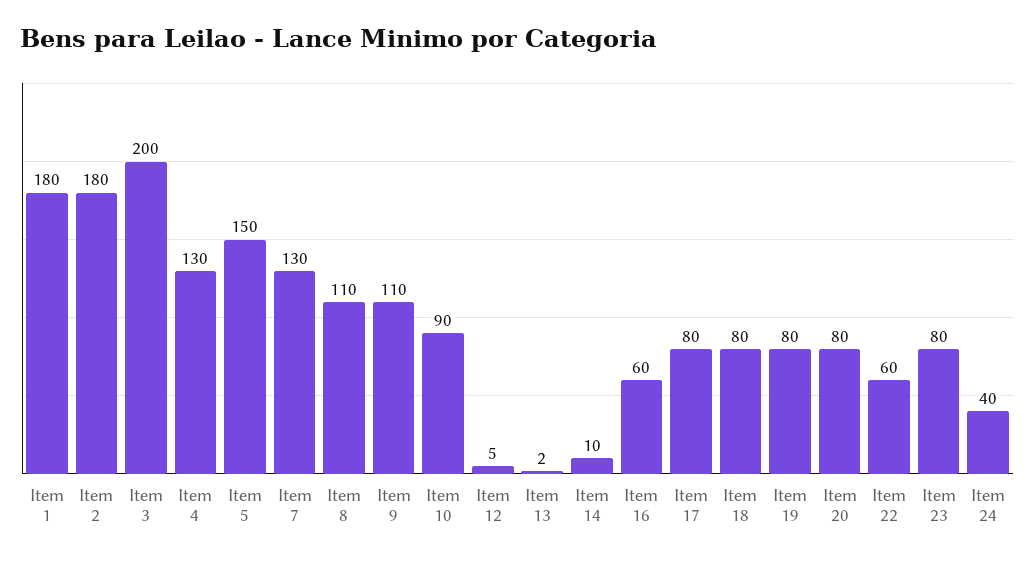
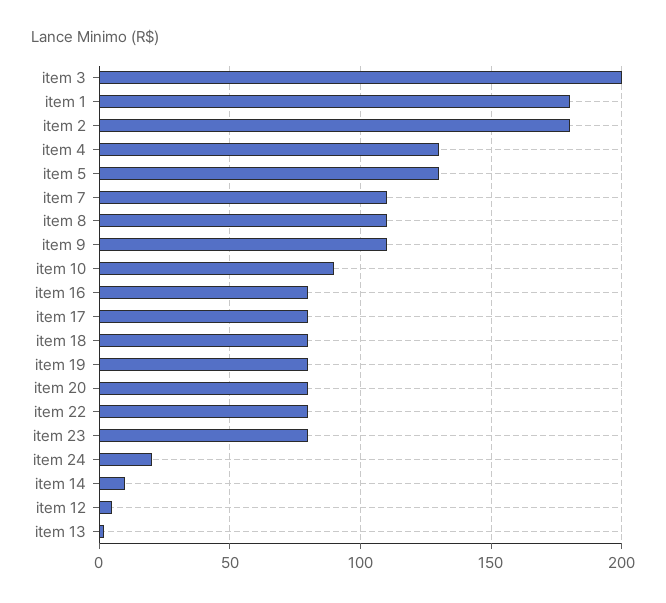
  {
    "Item 1": 180,
    "Item 2": 180,
    "Item 3": 200,
    "Item 4": 130,
-   "Item 5": 150,
+   "Item 5": 130,
-   "Item 7": 130,
+   "Item 7": 110,
    "Item 8": 110,
    "Item 9": 110,
    "Item 10": 90,
    "Item 12": 5,
    "Item 13": 2,
    "Item 14": 10,
-   "Item 16": 60,
+   "Item 16": 80,
    "Item 17": 80,
    "Item 18": 80,
    "Item 19": 80,
    "Item 20": 80,
-   "Item 22": 60,
+   "Item 22": 80,
    "Item 23": 80,
-   "Item 24": 40
+   "Item 24": 20
  }

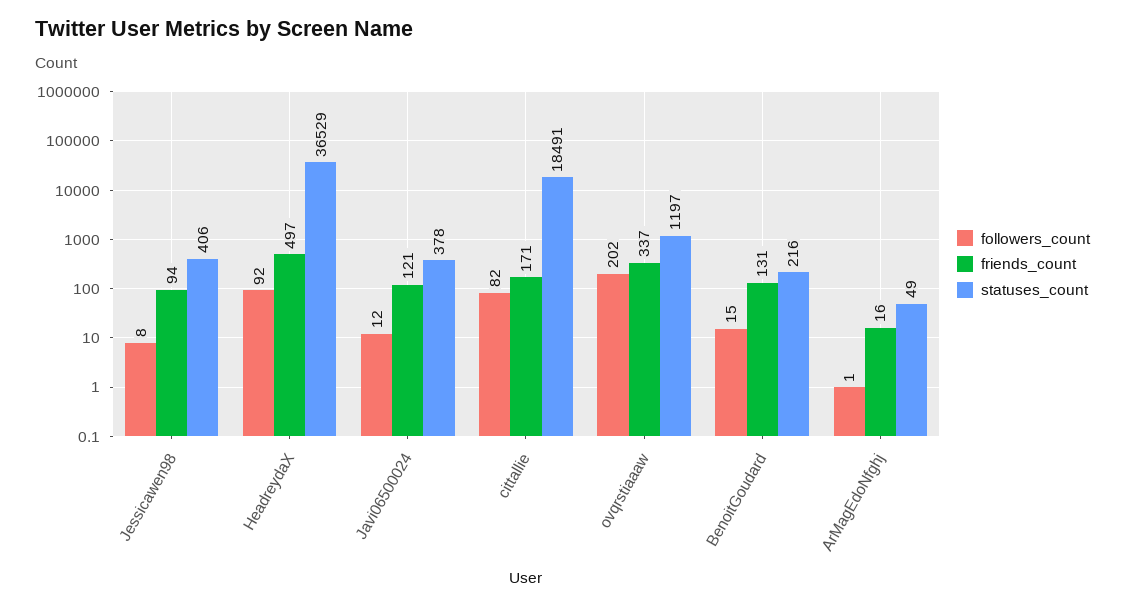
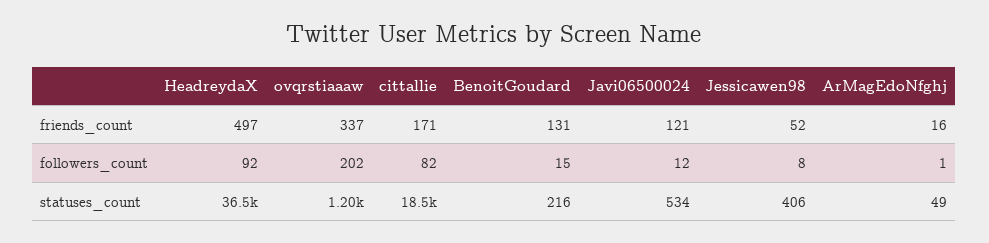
  {
    "followers_count": {
      "Jessicawen98": 8,
      "HeadreydaX": 92,
      "Javi06500024": 12,
      "cittallie": 82,
      "ovqrstiaaaw": 202,
      "BenoitGoudard": 15,
      "ArMagEdoNfghj": 1
    },
    "friends_count": {
-     "Jessicawen98": 94,
+     "Jessicawen98": 52,
      "HeadreydaX": 497,
      "Javi06500024": 121,
      "cittallie": 171,
      "ovqrstiaaaw": 337,
      "BenoitGoudard": 131,
      "ArMagEdoNfghj": 16
    },
    "statuses_count": {
      "Jessicawen98": 406,
      "HeadreydaX": 36529,
-     "Javi06500024": 378,
+     "Javi06500024": 534,
      "cittallie": 18491,
      "ovqrstiaaaw": 1197,
      "BenoitGoudard": 216,
      "ArMagEdoNfghj": 49
    }
  }

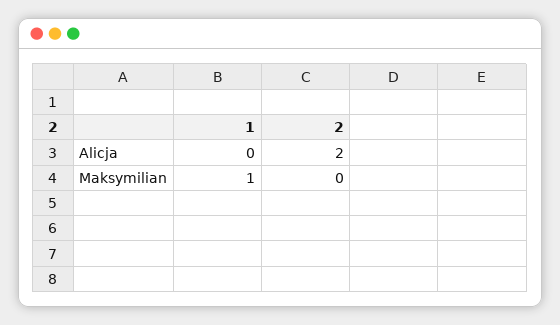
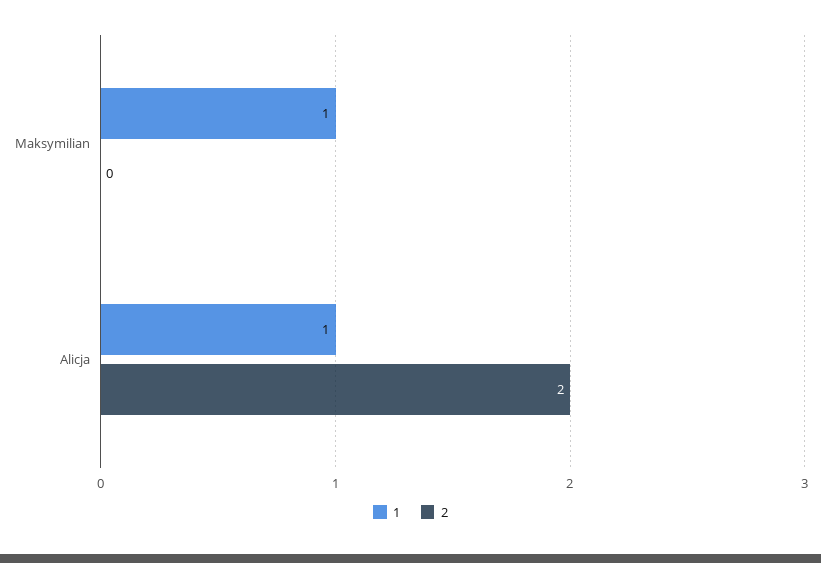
  {
    "1": {
-     "Alicja": 0,
+     "Alicja": 1,
      "Maksymilian": 1
    },
    "2": {
      "Alicja": 2,
      "Maksymilian": 0
    }
  }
_____
_What is needed_
All entries must be written out again exactly as given, with no pictures in the copy.

_Your response_
  {
    "Item 1": 180,
    "Item 2": 180,
    "Item 3": 200,
    "Item 4": 130,
-   "Item 5": 150,
+   "Item 5": 130,
-   "Item 7": 130,
+   "Item 7": 110,
    "Item 8": 110,
    "Item 9": 110,
    "Item 10": 90,
    "Item 12": 5,
    "Item 13": 2,
    "Item 14": 10,
-   "Item 16": 60,
+   "Item 16": 80,
    "Item 17": 80,
    "Item 18": 80,
    "Item 19": 80,
    "Item 20": 80,
-   "Item 22": 60,
+   "Item 22": 80,
    "Item 23": 80,
-   "Item 24": 40
+   "Item 24": 20
  }

  {
    "followers_count": {
      "Jessicawen98": 8,
      "HeadreydaX": 92,
      "Javi06500024": 12,
      "cittallie": 82,
      "ovqrstiaaaw": 202,
      "BenoitGoudard": 15,
      "ArMagEdoNfghj": 1
    },
    "friends_count": {
-     "Jessicawen98": 94,
+     "Jessicawen98": 52,
      "HeadreydaX": 497,
      "Javi06500024": 121,
      "cittallie": 171,
      "ovqrstiaaaw": 337,
      "BenoitGoudard": 131,
      "ArMagEdoNfghj": 16
    },
    "statuses_count": {
      "Jessicawen98": 406,
      "HeadreydaX": 36529,
-     "Javi06500024": 378,
+     "Javi06500024": 534,
      "cittallie": 18491,
      "ovqrstiaaaw": 1197,
      "BenoitGoudard": 216,
      "ArMagEdoNfghj": 49
    }
  }

  {
    "1": {
-     "Alicja": 0,
+     "Alicja": 1,
      "Maksymilian": 1
    },
    "2": {
      "Alicja": 2,
      "Maksymilian": 0
    }
  }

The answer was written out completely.